巫雪绷着的心弦缓缓放下,“锦王爷的话的确有些奇怪,但我可以肯定,巫月只是姓巫,并不是我族之人。”
如果说今日之前,她还是想要试探一下巫月的身份,若她不是巫女,她就先不与她一般计较。可此刻,夜玄铭的话,再加上适才厢房中温馨的画面,她已决定,无论巫月是不是巫女,她都一定要尽快除掉她。瓢泼的大雨在不知不觉间就变成了淅淅沥沥的小雨,然后丝丝飘摇的小雨也悄悄没了声息。厚厚的云层,哗的一下被扯开,将光芒万丈的太阳踢了出来。院中的积水闪烁着璀璨晶亮的光,屋檐、树叶上的雨珠儿抱成团串串滚落。“王爷!”
厢房门口响起的石磊的大嗓门又惊落了一串雨滴,“苏沫儿和袁宝到了。”
“苏沫儿!”
夜锦衣拉着巫月的手起身,看向已经被从红漆箱子中抬出来的念慈的尸首道,“去,查她死于何毒?又是如何中毒的。”
“是!”
他转眸看向袁宝,“挨个去询问今日在三皇子府的人,查今日大雨初下时,都有谁和念慈接触过?”
“是!”
“石头!”
最后,夜锦衣看向石磊道,“去将二皇子放下来,若他还要继续发疯,就给本王捆起来。”
“是!”
吩咐完之后,他才回眸看向身边的人儿,见她正巴巴的望着自己,眉梢不由微挑,“本王脸上有花?”
“花哪有你好看。”
巫月眉眼弯弯赞了一句,看夜锦衣黑湛湛眸底有无数鲜花灼灼绽放,她的唇角不自觉又向上扬了一些。默默的一眼,两人的心仿佛就依偎在了一起。良久,巫月才转眸看向一旁的陈卓雅,心思一转道,“三皇子妃,不知还有没有乌饭果?”
“乌饭果?”
陈卓雅眉心微蹙,“不知那是什么?巫月姑娘可知道是如何做的,卓雅这就吩咐人去准备。”

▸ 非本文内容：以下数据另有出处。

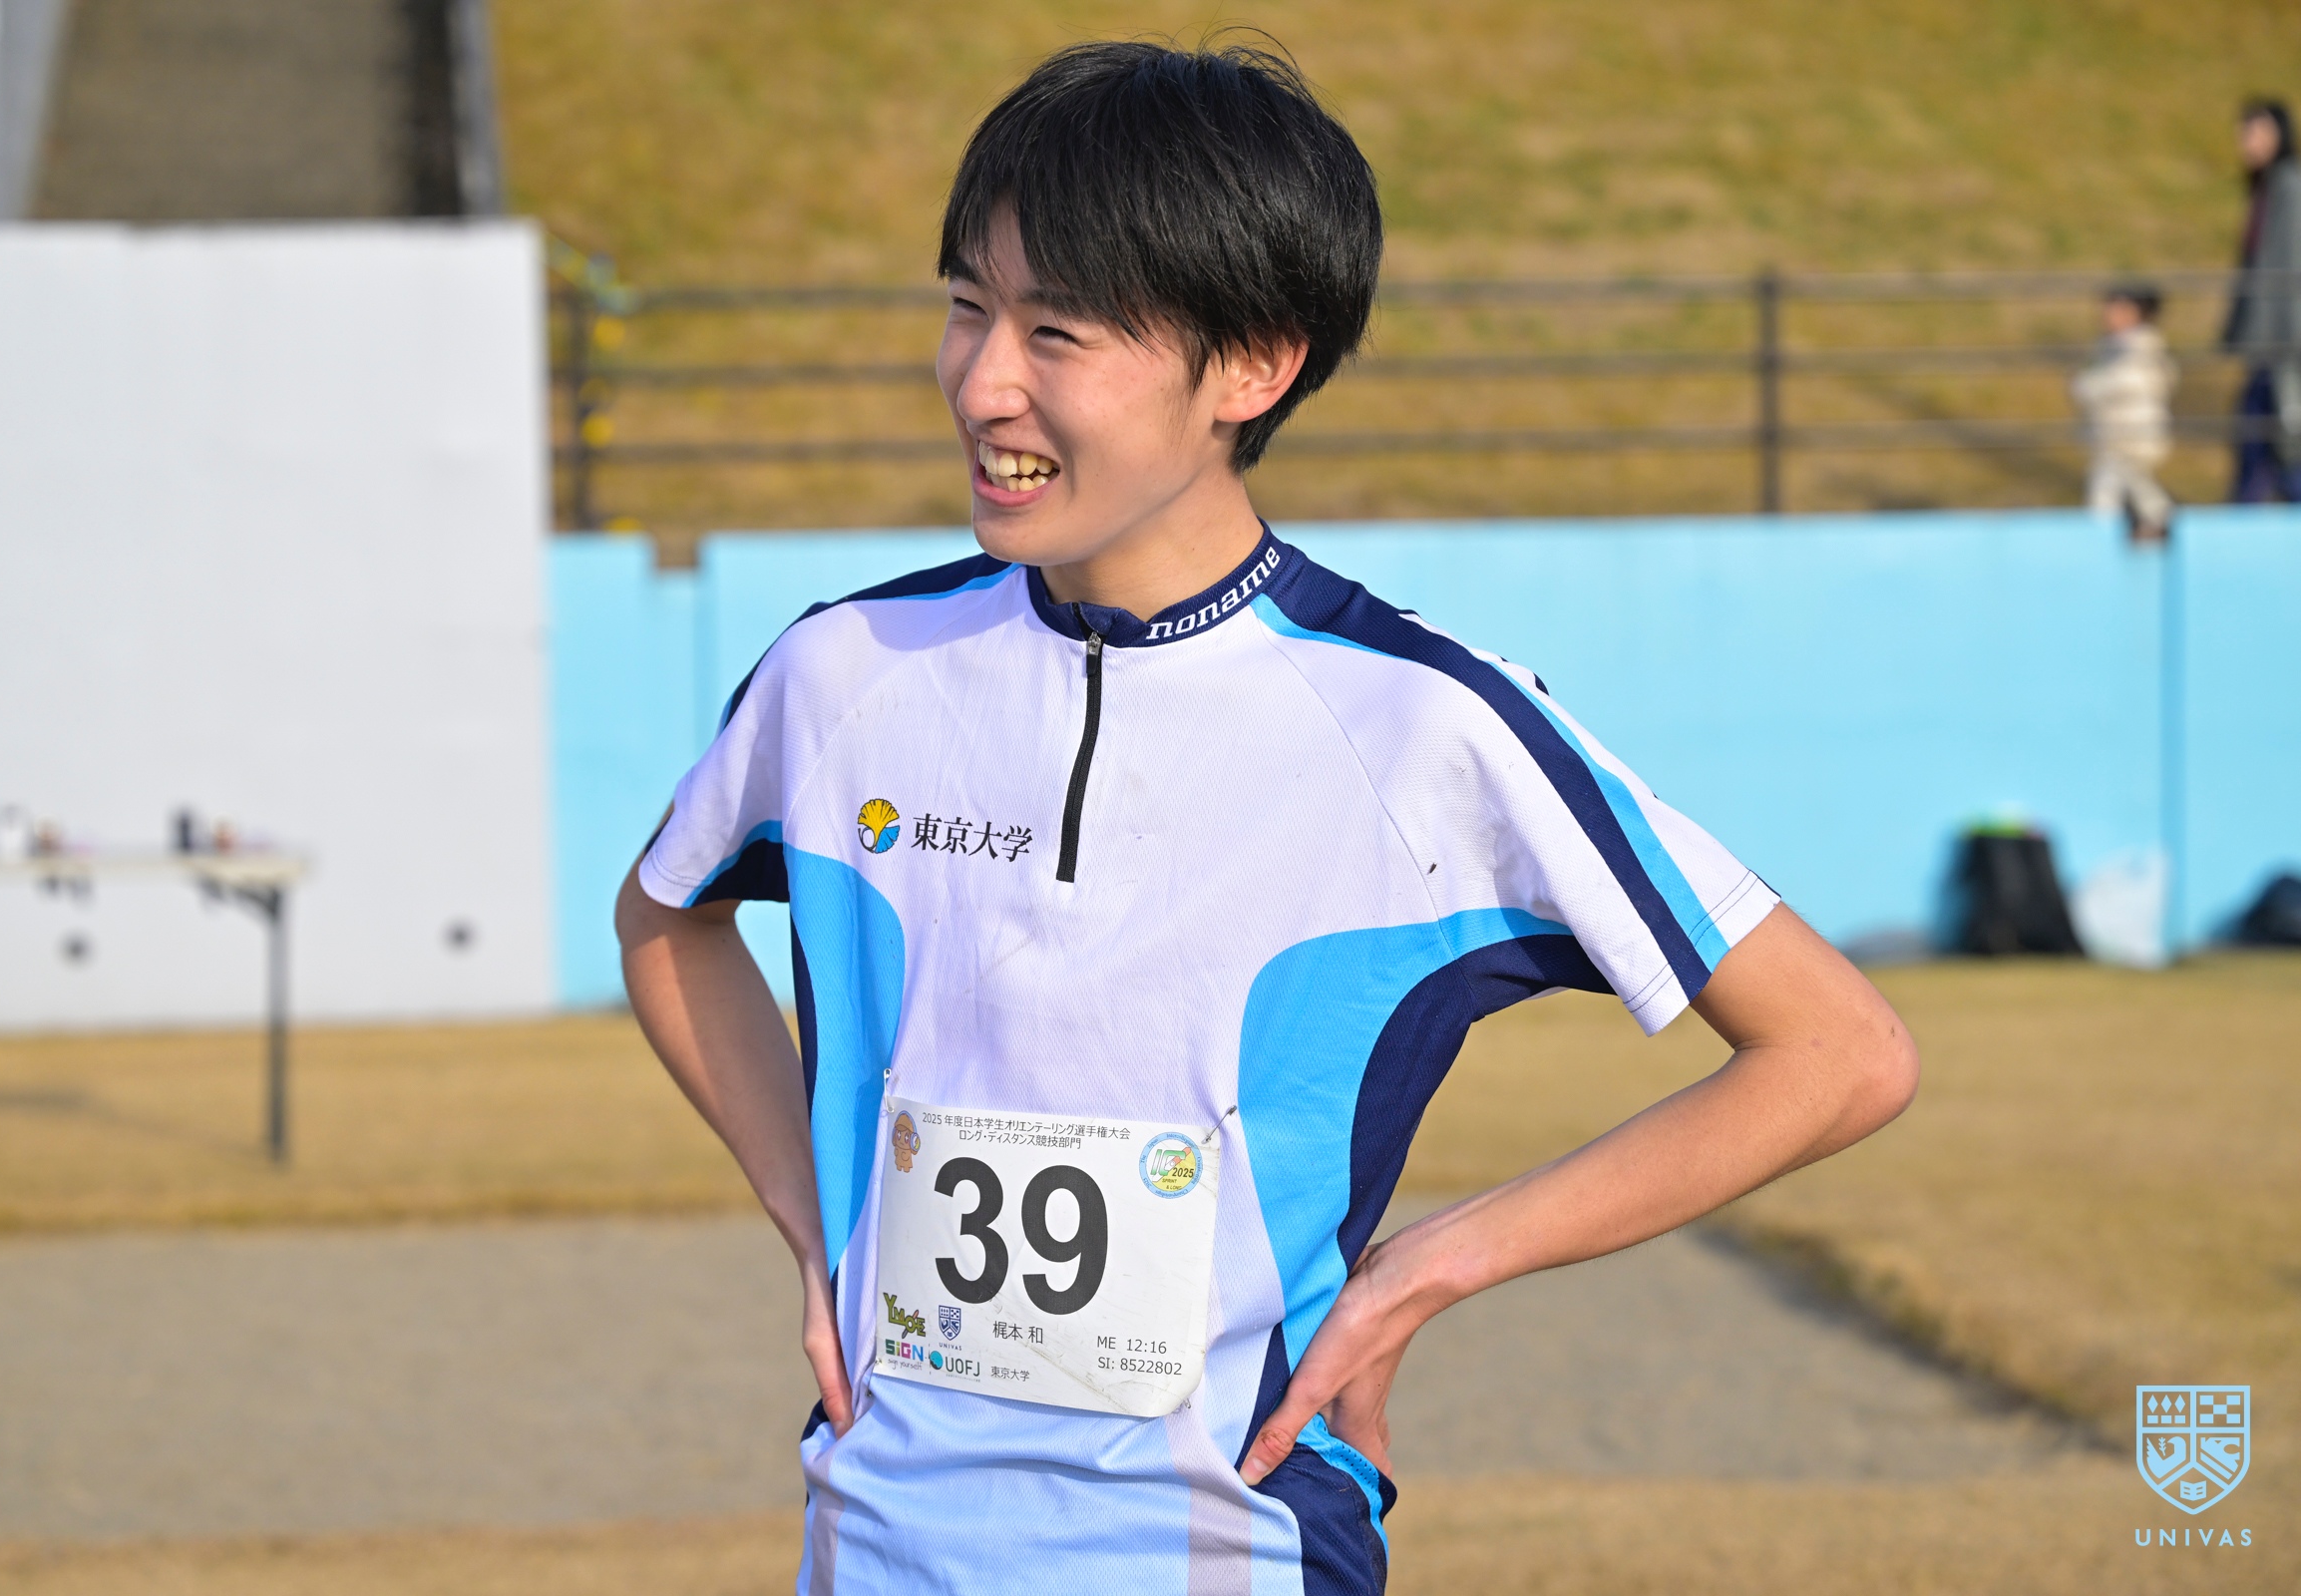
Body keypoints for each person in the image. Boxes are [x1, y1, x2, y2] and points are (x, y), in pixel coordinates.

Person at [614, 40, 1918, 1594]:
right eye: (967, 306)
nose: (983, 381)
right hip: (875, 1545)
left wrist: (1433, 1265)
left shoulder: (1420, 723)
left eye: (1057, 331)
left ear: (1252, 367)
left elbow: (1839, 1052)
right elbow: (665, 913)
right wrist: (809, 1212)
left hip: (1235, 1552)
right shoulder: (845, 672)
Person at [2222, 97, 2301, 502]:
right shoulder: (2268, 187)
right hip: (2273, 344)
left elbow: (2284, 270)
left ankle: (2245, 514)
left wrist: (2279, 341)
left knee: (2270, 434)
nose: (2247, 141)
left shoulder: (2288, 186)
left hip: (2283, 344)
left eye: (2257, 131)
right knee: (2266, 436)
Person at [2072, 283, 2176, 541]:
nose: (2108, 315)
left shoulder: (2140, 348)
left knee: (2111, 489)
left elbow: (2126, 383)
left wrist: (2089, 386)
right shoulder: (2112, 347)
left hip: (2133, 436)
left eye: (2118, 309)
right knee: (2117, 486)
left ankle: (2156, 526)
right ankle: (2150, 527)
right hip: (2114, 437)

巫月眸底极快闪过一抹了然,回眸与夜锦衣对视了一眼。念慈说,乌饭果是陈卓雅差婢女给送来的,可此刻陈卓雅竟然不知道乌饭果是什么?显然,送来乌饭果的那婢女十分可疑。“有什么不对吗?”
陈卓雅见巫月这表情,当下又追问了一句。“王爷!”
苏沫儿细细的声音在此时响起,“这位姑娘中的是红缕草之毒,毒通过皮肤传入体内,应该是她碰触到了什么含有红缕草的东西。”
说着,苏沫儿走近了夜锦衣和巫月,压低了声音道,“银针刺入她手上时变色最为严重,所以,若是我所料不错,她应该是用手接触到了含有红缕草的物品。”
见夜锦衣的眸光投向自己,巫月心思急转,进入这厢房之后,虽然她头痛愈裂,但间隙间还是清楚的,念慈就站在榻边,就站在叶影身旁,一动也未动,紧张的看着她。再之前,便是她们在回廊一角吃乌饭果的时候,巫月的眸子瞬间撑大。“可是想到了什么?”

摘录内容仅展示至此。